Bhabha elaborates on how the subjects of a colonial state adopt a new culture and ways of life, and ends up imitating the colonizer in a way that is almost identical. This exposes the desire of the colonizer to reform the colonized to become like the colonizer, but using a way that still preserves a clear sense of difference. The colonizer's biggest fear is the disappearing of this difference and wants to prevent the colonized becoming the same as them.
Mimicry challenges the idea of a fixed identity because anyone could be "almost white but not quite," showing that no one could ever be white, which threatens the colonizer as their identities are slipping.
The colonial subject becomes a "partial presense" because the manipulator sees a partial representation of himself through the colonized; thus, the colonized is not the exact same as the original "partial presence," the colonizer.

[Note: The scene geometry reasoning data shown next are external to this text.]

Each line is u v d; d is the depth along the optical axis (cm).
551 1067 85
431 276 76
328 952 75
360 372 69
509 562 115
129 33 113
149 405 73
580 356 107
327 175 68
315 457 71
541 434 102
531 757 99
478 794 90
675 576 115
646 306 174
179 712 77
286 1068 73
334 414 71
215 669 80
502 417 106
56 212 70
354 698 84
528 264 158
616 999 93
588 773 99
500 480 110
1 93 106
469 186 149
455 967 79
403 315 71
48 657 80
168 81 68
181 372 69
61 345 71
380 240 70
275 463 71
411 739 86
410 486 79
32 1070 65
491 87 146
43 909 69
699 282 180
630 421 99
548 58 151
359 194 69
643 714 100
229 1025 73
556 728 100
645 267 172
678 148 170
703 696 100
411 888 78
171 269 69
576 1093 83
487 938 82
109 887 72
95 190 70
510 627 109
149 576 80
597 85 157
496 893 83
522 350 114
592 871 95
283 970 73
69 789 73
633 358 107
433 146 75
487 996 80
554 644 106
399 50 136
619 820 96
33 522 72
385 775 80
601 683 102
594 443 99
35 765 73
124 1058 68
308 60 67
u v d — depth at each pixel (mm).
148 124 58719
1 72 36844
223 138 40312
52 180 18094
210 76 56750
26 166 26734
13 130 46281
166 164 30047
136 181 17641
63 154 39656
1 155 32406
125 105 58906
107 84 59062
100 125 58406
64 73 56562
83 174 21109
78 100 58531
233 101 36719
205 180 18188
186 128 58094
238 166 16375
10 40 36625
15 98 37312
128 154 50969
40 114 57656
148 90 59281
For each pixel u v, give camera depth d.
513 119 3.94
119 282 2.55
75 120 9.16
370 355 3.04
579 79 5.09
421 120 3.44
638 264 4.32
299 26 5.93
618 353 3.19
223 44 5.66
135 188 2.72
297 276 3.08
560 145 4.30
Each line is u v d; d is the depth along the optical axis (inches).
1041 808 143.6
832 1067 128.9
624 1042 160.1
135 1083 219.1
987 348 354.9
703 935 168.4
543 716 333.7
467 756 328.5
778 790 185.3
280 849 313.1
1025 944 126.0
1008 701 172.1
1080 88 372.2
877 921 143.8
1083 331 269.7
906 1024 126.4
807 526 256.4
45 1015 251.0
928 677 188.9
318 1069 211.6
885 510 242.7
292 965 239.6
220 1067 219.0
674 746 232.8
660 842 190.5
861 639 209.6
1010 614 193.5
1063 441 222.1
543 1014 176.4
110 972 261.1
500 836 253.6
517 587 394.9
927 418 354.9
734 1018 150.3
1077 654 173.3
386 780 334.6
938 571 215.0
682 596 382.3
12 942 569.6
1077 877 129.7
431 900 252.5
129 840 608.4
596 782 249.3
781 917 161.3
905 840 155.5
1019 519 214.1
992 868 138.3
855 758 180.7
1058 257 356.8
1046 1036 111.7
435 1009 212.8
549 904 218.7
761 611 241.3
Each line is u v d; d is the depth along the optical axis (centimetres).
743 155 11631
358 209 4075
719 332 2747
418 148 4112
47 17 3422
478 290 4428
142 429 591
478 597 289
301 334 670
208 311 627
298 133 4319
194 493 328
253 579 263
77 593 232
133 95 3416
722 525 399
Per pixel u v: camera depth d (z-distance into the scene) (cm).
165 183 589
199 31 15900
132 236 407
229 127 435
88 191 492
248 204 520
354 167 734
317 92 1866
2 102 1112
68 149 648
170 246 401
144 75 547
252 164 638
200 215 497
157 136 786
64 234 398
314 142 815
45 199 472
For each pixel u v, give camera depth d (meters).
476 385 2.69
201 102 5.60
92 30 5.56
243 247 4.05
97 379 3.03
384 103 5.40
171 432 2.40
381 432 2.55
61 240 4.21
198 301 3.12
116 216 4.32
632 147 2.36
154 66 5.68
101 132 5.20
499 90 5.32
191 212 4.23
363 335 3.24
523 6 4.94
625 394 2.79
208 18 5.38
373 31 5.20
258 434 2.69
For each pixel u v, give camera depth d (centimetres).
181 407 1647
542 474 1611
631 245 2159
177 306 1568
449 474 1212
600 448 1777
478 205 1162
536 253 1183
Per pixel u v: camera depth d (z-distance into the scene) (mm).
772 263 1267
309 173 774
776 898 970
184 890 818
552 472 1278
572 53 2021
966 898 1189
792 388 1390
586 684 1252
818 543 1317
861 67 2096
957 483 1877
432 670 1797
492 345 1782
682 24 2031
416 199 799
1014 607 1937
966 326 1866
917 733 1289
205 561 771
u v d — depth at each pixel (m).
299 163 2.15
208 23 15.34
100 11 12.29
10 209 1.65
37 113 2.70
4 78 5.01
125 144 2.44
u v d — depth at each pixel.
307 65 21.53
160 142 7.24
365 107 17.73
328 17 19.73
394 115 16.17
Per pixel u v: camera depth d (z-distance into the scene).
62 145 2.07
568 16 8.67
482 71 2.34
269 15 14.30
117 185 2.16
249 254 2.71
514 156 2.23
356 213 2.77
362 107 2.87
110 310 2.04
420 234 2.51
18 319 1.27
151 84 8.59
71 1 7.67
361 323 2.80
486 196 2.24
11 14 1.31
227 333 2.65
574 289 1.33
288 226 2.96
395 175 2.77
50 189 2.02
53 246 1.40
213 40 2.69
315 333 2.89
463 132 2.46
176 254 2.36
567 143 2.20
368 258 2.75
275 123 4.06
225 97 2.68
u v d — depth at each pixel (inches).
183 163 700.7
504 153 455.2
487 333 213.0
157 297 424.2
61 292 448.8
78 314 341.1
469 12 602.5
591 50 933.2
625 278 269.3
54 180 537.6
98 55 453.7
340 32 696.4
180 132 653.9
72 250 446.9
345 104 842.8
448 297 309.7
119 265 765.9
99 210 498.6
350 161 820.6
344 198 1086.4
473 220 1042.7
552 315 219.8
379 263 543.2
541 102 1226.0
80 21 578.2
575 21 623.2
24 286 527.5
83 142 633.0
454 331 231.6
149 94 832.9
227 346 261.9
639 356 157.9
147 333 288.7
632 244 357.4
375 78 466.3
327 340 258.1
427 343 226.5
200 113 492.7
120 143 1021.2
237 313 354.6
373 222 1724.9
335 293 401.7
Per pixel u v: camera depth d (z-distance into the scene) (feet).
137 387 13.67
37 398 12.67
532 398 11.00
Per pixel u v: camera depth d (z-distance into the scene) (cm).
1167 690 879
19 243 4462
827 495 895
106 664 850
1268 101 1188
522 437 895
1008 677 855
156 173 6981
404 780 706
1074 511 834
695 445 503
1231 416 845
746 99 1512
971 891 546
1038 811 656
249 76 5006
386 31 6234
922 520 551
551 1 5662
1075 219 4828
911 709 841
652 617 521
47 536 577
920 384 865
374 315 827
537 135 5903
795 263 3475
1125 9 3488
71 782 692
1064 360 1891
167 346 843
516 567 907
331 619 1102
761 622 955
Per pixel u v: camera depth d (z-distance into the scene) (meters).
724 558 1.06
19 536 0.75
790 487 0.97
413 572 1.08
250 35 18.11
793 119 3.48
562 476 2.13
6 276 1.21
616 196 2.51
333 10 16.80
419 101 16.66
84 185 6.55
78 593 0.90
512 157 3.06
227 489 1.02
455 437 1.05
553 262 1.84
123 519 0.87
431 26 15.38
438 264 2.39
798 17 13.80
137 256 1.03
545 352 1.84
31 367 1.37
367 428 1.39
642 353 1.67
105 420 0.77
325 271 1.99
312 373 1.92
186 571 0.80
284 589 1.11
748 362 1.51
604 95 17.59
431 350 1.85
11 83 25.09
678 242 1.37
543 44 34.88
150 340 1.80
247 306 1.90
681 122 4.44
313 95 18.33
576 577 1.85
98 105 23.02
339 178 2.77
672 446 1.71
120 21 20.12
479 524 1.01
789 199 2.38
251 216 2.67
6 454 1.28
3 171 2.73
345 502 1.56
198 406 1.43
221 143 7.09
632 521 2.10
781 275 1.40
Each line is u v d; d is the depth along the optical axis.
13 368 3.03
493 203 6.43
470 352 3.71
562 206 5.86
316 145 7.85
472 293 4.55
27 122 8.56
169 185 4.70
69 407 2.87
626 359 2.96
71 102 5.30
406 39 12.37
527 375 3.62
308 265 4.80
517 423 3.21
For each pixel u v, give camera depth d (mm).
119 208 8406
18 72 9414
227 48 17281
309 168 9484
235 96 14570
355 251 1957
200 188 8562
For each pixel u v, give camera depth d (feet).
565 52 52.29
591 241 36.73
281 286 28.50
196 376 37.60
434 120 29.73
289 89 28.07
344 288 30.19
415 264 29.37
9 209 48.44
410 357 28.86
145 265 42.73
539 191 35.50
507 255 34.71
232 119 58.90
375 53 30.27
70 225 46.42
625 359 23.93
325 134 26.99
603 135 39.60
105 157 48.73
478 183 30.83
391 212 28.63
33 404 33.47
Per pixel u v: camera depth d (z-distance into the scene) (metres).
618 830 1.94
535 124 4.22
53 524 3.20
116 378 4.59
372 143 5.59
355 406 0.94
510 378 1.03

Bhabha explains the colonized is in an ambivalent position between mimicry and mockery because there is a parody-like effect. Everything the colonized does shows the nature of the colonizer, showing that the colonizers are incomplete, needing the colonized to look dominant.
Bhabha also says there is a "double vision," which means the appearance of the civilized other partially reflects the colonizer's appearance, creating a kind of a distorted mirror image. The mimic can never fully reach its perfect presence, revealing its lack-there-of. Thus, the colonized and the colonizer are both found in the mirror image. Eventually, the colonized returns the colonizer's gaze: "the observer becomes the observed" (Bhabha 89).